今年の大きなトピックスは、GT300クラスの主力を務めるFIA GT3勢が新型車を投入してくることでした。メルセデス、アウディ、BMW、ポルシェ、フェラーリ、ランボルギーニといった自動車メーカーが、技術を結集し、開発してきたマシンたちが大挙して押し寄せてきます。他にも昨年のチャンピオンマシン日産GT-R、スバルワークスのBR-Z、そして新型車を投入してきたトヨタプリウスといった強豪ぞろいです。
そんな中で我々のマシンは昨年に引き続き、マザーシャシー(MC)のトヨタ86です。このMCは、GTアソシエーションの坂東代表が「日本の古き良きレース屋の技術を絶やさない為に、技術屋が腕を大いに振るえ、資金が潤沢でないプライベーターでも継続的に参戦できるように」といった趣旨で開発、産み出されたものです。
しかし、このマシンは非常に気難しい性質を持ち合わせています(笑)。優勝した時でさえ、トラブルを抱えながらの走行でした。でも問題が発生するということは、技術屋にとっては成長する機会がそれだけあるということ。技術屋というのは、そういう機会が嬉しくてたまりません。「おれの出番だ!」的な感覚です。もちろん筆頭は春雄監督。元来、レースメカニックとはそういう“変人”ばかりの集まりでした。
それが近年、レギュレーションに縛られ、メンテナンスをしっかりすればマシンはちゃんと走り、FIAGT3にいたってはマシンの改造は一切禁止という規則ですので、昔ながらのレース屋の出番が極端に減ってきています。それはつまり、イコール、若いメカニックの成長の場が無くなりつつあるということ。こんな時代なのであえて「つちやエンジニアリング」は、参戦車両にMCを選んでいます。

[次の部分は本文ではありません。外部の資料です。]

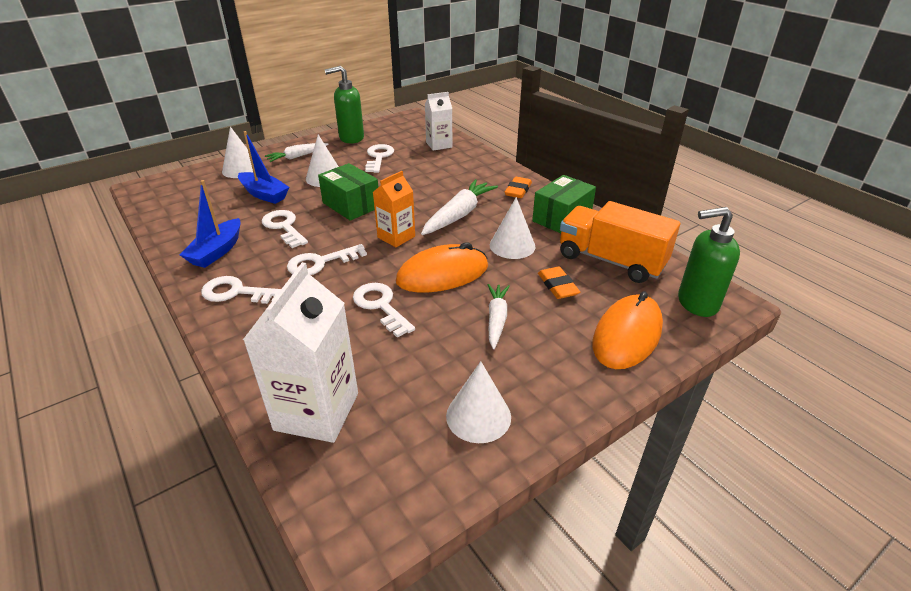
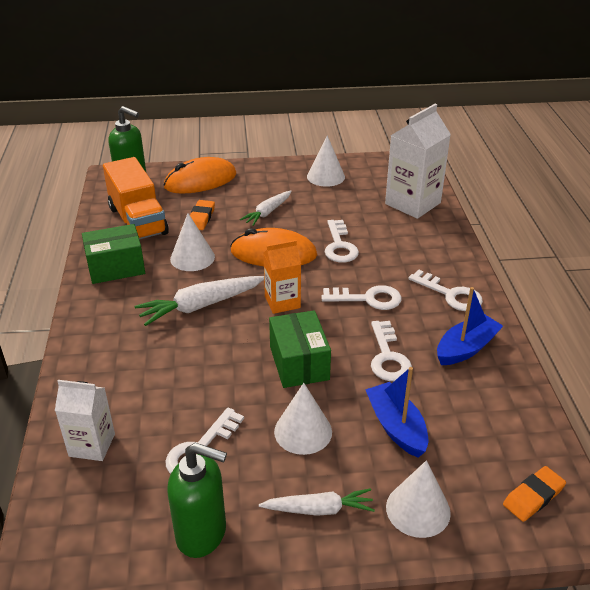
camera: 150 degrees left, 0 degrees up
(518, 190) = (106, 315): orange eraser -> orange eraser (533, 496)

私がチームを運営している理由の一つには「技術とスピリットの伝承・継承」ですが、もうひとつの想いは、これまでレースの世界でたくさんのことを学び、成長させてもらってきたことへの恩返しという気持ちです。
やはりレース屋は技術屋集団であって欲しい。
もはやその想いは願いです。苦労は多いですが、そんな環境を好んで集まってくれる“変人”な仲間と共にならやれると思うし、なにより面白い!という素直な気持ちに従っています。やっぱり好きなことを仕事にしているんだから楽しまないと損ですよね!